#### [Your assignment]
Search the data for the string "tail" and copy each line in which it appears.

#### [Material for this exercise]
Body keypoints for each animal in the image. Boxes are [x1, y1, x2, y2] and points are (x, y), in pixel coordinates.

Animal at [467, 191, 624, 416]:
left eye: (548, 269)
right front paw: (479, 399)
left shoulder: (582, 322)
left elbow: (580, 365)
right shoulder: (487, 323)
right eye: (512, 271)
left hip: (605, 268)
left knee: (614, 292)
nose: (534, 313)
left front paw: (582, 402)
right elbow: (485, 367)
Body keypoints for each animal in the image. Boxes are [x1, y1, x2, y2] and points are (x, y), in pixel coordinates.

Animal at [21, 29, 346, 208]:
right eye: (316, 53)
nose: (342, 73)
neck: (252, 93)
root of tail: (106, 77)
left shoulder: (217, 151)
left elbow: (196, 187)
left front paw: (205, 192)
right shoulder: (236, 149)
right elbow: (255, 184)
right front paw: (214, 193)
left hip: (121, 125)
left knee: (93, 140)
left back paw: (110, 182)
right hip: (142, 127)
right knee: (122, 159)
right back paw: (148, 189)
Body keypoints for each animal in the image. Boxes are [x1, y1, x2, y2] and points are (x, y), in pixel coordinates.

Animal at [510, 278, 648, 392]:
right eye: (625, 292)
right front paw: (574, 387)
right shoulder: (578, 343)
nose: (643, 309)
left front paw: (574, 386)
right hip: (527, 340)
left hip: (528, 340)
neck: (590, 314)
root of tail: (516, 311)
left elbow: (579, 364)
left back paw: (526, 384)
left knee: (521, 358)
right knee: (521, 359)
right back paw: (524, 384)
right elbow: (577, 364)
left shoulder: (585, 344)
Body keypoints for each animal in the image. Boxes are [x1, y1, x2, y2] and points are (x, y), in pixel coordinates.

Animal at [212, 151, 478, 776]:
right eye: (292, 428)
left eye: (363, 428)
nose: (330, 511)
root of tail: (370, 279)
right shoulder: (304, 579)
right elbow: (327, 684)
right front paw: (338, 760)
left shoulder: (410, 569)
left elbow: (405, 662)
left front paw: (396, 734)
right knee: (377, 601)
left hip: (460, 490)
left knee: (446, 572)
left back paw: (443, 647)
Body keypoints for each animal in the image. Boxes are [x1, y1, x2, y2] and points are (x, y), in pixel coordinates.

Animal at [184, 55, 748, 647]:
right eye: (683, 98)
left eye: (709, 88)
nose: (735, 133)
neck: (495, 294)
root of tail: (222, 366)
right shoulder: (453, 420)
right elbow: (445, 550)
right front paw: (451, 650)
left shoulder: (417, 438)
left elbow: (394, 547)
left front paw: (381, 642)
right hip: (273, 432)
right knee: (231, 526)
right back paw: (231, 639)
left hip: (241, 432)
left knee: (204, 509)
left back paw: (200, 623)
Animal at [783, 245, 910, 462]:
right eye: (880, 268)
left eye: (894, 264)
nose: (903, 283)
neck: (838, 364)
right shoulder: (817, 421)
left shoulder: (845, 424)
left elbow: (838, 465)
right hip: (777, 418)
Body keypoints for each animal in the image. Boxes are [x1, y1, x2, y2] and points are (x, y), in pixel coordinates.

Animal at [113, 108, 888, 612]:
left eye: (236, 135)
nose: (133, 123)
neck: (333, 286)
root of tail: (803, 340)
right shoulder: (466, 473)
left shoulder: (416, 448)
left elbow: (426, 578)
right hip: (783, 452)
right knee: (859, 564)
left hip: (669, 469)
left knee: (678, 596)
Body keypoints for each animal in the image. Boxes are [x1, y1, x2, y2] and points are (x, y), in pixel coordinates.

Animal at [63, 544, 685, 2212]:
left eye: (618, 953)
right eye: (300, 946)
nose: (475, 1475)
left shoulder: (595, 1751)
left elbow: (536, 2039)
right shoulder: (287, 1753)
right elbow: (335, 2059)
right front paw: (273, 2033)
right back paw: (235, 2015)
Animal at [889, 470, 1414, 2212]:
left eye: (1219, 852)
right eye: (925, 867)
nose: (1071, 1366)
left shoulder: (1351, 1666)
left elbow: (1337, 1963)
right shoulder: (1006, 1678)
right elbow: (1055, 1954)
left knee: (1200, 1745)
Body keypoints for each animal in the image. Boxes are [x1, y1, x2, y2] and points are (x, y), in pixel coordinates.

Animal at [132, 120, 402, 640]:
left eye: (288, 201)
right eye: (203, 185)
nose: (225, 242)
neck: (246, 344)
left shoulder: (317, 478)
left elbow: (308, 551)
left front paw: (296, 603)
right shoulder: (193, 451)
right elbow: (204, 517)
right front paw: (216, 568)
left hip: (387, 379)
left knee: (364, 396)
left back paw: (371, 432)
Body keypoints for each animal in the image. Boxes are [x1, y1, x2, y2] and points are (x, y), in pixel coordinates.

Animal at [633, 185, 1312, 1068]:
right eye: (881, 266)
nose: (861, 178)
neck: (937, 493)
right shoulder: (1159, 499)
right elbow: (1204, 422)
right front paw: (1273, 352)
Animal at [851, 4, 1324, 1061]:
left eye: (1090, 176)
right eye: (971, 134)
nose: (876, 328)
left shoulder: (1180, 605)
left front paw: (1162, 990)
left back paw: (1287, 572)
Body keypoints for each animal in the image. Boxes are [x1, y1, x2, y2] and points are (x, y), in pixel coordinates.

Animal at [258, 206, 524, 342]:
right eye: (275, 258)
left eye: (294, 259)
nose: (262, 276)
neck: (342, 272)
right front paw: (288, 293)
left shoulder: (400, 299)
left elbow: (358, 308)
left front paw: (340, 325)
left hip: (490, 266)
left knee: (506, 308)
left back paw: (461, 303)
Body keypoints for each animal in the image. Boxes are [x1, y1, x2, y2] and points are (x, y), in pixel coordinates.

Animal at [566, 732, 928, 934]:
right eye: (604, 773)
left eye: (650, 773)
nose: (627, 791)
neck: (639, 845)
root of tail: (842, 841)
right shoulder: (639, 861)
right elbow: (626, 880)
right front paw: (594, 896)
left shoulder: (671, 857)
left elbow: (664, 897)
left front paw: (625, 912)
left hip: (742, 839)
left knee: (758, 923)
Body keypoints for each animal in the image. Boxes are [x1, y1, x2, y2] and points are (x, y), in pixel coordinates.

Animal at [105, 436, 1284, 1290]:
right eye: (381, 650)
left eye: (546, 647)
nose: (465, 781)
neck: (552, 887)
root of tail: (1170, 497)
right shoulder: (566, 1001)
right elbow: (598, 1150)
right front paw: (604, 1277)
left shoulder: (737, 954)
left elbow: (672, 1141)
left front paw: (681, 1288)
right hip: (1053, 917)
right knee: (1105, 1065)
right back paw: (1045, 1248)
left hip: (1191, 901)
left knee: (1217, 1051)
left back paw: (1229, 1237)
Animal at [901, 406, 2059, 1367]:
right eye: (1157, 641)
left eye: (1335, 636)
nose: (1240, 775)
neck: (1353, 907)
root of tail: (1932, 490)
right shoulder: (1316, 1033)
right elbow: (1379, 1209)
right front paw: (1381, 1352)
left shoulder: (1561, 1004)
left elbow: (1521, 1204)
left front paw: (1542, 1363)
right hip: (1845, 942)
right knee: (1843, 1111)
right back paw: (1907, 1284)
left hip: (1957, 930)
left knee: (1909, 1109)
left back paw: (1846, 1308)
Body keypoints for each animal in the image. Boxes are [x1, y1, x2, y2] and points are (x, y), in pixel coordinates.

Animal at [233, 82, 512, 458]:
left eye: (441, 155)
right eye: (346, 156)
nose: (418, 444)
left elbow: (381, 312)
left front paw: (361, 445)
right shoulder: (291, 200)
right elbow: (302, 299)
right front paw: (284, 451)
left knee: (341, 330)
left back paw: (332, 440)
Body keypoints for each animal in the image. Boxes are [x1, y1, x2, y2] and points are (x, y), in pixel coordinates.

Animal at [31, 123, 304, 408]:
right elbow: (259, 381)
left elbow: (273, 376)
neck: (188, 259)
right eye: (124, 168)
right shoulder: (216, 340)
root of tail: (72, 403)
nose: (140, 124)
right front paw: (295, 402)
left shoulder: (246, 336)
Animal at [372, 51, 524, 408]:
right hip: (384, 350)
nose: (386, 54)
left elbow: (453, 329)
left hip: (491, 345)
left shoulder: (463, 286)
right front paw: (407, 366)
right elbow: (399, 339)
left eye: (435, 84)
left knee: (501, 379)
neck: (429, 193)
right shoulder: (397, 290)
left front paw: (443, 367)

#### [Answer box]
root of tail: (106, 77)
root of tail: (516, 311)
root of tail: (370, 279)
root of tail: (222, 366)
root of tail: (803, 340)
root of tail: (842, 841)
root of tail: (1170, 497)
root of tail: (1932, 490)
root of tail: (72, 403)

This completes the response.